Since I have a family and my amount of time is firmly set I spend a lot of effort streamlining our life (use the following list as an inspiration). We have the normal set of household appliances, and have added a dryer (saves a lot of time compared to hang the laundry, we use an energy efficiant one with a heat pump), a baking machine and a roomba. As soon as I find an european retailer for scooba I'll by one of those too. (Swedes are not big on practical household machines - save the vacuum cleaner, dryer, washing machine and dishwasher - so this is an unusual list of appliances.)
Instead of weekly grocery shopping we do a monthly raid to shop everything that'll last a month or are possible to freeze (I've prepared an extensive checklist to make sure everything we need gets bought). We've subscribed to ecological fruits and vegetables and get them delivered to the door once a week. I still have to buy milk at the store, but heading in for a few parcels takes a lot less time than a full shopping round.
I try to keep important tools and important stuff within reach but out of daily life. My soilbins and watercarboy are kept in a closet close to the windows with most plants. The smaller tools and the seeds are kept on a shelf in the library (close to the working table). This may seem like an obvious thing to do, but many times a thing is put where there's an available spot instead on the best place. We do so too, that's why we regularly reorganise rooms and storage space (one unit at the time) and we always start by thoroughly analysing its use and how maximise its functions.

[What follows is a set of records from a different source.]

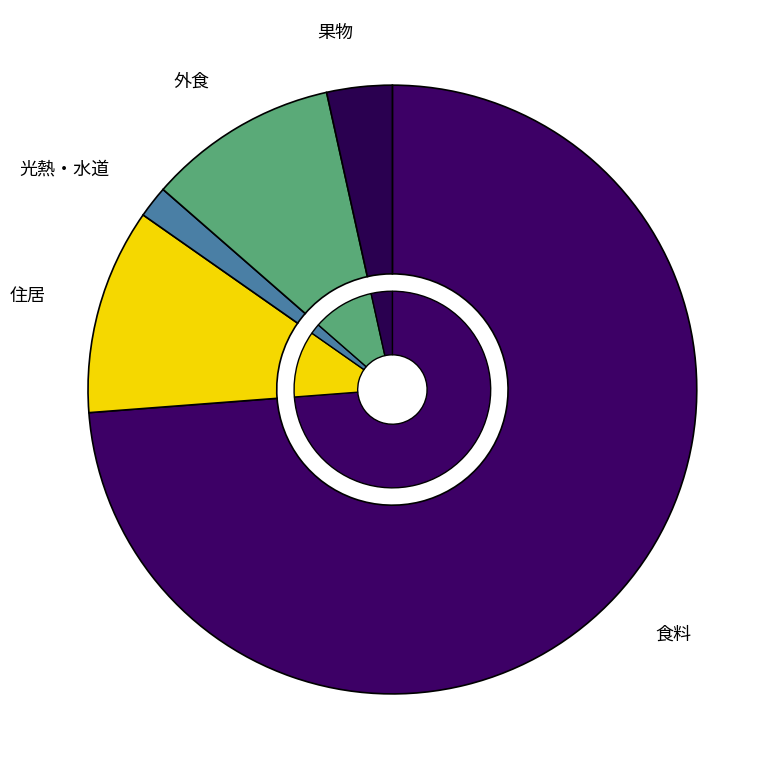

How many slices are in this pie chart?

5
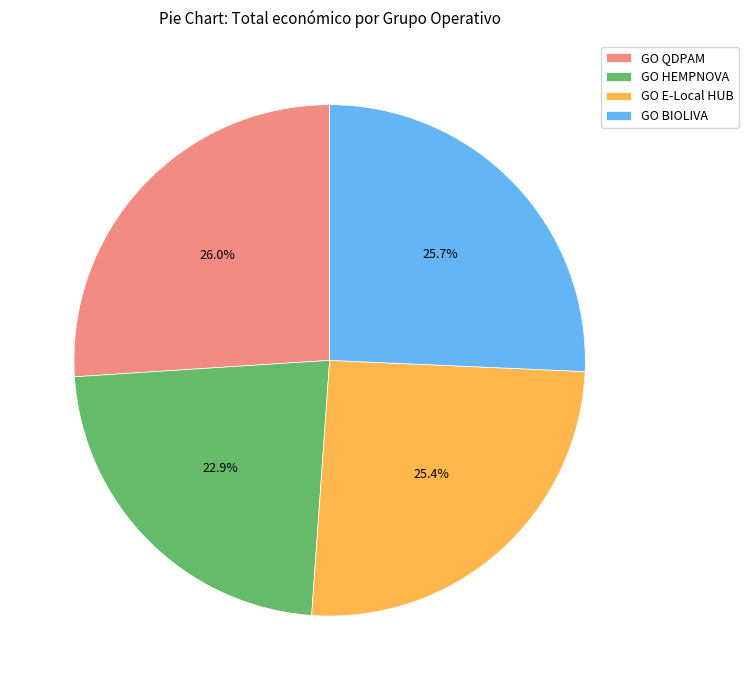

What percentage is the GO QDPAM slice, to the nearest percent?

26%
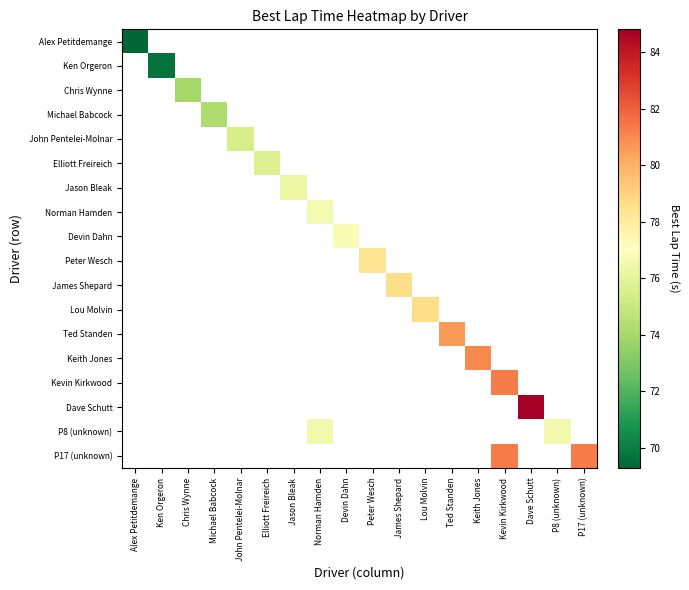

How many distinct data groups are displayed?

18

#4 Ignore unessential things
It's not possible to have it all, you'll be forced to leave some things to pile up untill you pry away time for it. As you can see from the photo above I'm deep into this business, letting working space clutter up with things that should be done. This irritates me since I want a home cut from the pages of an interior design magazine. At the same time I know that there are only twentyfour hours to a day. Each day I do what needs to be done, if I can find time for something that should be done I consider this a bonus. My longterm plan is to clean the home using method 1 and 3, so I can apply method 2 on our entire life. And I count on more cluttered periods in the future - life do always bring surprises.
*This is a swedish scenario. STAHMs and STAHDs are extremely rare due to the fact that it's impossible to live on one salary here.